Die Gruppe wurde von Paul Effelsberg (Stiftungsbeauftragter der Angela von Cordier-Stiftung) empfangen und auf den interessanten Rundgang eingestimmt.  "Wir freuen uns immer über den Besuch von Kindern, denn so können wir von unserer Arbeit im Krankenhausalltag berichten und damit  ganz bestimmt  Ängste vor dem nächsten Arztbesuch oder Krankenhausbesuch abbauen"  beschrieb Effelsberg, den Grund für das Engagement mit den Kindern.

Ihren Bewegungsdrang konnten die Kinder zunächst unter Anleitung an den Geräten der physikalischen Abteilung ausleben und staunten dann beim Rundgang über die Größe der Küche, die riesige Heizungsanlage und das umfangreiche Vorratslager des Krankenhauses.

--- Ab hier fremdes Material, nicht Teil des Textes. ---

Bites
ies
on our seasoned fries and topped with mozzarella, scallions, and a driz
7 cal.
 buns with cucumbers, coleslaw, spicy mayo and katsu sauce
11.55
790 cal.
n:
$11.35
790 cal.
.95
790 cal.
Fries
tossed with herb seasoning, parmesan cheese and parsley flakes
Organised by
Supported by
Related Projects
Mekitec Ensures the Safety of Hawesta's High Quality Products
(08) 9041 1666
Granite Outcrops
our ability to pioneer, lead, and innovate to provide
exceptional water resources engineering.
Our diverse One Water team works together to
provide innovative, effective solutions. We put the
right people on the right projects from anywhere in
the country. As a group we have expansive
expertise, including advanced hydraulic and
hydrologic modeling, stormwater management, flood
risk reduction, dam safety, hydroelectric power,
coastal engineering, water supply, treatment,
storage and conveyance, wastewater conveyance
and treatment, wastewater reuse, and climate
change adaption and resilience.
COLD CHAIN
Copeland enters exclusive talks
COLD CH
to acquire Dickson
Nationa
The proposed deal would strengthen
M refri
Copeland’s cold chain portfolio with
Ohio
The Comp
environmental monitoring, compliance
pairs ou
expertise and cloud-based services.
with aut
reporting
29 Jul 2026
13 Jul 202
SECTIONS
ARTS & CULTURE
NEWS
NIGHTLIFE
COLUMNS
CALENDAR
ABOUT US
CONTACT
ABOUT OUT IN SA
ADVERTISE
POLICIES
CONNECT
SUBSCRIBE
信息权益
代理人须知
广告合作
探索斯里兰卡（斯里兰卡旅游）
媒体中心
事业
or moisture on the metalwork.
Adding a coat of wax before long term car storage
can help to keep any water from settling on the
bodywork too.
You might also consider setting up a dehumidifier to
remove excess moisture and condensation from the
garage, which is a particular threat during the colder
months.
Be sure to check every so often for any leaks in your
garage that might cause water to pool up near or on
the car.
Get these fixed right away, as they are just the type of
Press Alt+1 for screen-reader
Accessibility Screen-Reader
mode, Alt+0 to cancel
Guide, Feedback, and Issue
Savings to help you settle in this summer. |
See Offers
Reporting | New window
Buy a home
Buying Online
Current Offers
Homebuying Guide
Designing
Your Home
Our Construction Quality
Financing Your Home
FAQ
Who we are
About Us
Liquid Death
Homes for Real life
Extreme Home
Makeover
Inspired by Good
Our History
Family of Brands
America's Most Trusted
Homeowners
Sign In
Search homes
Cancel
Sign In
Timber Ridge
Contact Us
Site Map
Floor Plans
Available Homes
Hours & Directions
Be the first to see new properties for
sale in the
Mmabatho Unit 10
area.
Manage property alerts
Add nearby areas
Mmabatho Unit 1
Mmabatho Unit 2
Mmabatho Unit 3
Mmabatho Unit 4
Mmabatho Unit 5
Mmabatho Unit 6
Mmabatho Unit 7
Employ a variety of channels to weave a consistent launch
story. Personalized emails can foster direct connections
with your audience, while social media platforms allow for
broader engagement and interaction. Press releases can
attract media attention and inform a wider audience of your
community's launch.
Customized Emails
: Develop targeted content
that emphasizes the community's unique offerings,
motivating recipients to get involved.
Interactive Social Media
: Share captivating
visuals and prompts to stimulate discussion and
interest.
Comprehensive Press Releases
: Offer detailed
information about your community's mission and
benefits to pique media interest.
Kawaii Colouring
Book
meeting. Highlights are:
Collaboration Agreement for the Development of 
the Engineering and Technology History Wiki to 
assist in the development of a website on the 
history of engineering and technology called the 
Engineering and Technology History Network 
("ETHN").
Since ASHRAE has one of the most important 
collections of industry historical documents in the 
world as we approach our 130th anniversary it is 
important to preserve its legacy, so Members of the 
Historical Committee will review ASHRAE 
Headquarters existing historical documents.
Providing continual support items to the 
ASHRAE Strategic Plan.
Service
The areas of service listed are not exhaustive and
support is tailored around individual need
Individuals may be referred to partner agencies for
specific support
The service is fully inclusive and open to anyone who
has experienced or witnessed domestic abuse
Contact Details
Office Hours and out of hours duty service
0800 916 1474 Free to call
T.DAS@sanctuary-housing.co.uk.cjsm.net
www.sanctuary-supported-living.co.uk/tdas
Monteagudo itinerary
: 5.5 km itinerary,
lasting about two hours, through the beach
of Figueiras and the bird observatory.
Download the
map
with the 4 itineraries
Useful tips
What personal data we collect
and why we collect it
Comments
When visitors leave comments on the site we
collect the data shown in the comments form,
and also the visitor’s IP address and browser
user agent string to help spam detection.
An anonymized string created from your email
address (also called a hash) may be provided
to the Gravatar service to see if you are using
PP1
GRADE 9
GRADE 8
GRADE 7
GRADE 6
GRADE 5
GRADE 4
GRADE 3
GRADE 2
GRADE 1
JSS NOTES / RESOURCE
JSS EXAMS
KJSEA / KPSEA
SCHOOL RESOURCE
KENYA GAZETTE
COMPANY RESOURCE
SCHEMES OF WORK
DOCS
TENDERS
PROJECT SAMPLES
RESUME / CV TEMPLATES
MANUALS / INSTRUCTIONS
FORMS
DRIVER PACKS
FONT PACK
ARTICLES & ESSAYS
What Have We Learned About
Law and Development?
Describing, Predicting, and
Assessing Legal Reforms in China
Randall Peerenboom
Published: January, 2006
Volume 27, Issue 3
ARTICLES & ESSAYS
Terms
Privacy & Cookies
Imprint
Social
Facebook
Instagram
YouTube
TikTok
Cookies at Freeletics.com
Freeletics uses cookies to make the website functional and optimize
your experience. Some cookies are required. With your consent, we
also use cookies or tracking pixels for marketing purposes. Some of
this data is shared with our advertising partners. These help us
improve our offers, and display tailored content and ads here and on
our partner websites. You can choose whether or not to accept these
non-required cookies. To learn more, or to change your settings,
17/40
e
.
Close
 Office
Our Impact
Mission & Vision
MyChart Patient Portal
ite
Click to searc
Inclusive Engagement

Vorbei am Aufwachraum, wo ein kurzer Blick auf die schlafenden Patienten möglich war, gelangten die Kinder in die Krankenhauskapelle, einem wichtigen Ort im katholischen Krankenhaus, dessen Bedeutung Effelsberg den Kindern näherzubringen versuchte. Die ruhige Atmosphäre im Kapellenraum, für viele Patienten und Angehörigen ein Ort um Trost und Kraft zu finden, übertrug sich schnell auf die Kinder. Auch sie haben zum Teil schon erlebt, dass Großeltern verstorben oder Verwandte erkrankt sind. Andächtig zündete jedes Kind eine Kerze im Altarraum an und dachte an jemanden in der Familie, der krank oder hilfsbedürftig ist.

Zum Abschluss des Kapellenbesuches sangen die Kinder ein fröhliches Segenslied, bevor der Krankenhausbesuch in der Ambulanz endete. Hier gab es die Gelegenheit sich einen Verband anlegen zu lassen,  Herztöne zu hören und schließlich verwandelte sich Effelsberg vor den Augen der Kinder mit Schutzkittel, Kopf- und Mundschutz so, das nur noch seine Augen zu erkennen waren. Aber da hatten die Kinder längst Vertrauen gefasst und die Angst vor dieser ungewohnten Situation verloren. Selbst ausgestattet mit Mundschutz und Kopfhaube endete für die Kindergartengruppe ein spannender Ausflug in die Welt der Medizin und die Gruppe verließ mit Ihrer Leiterin gutgelaunt Maria Stern.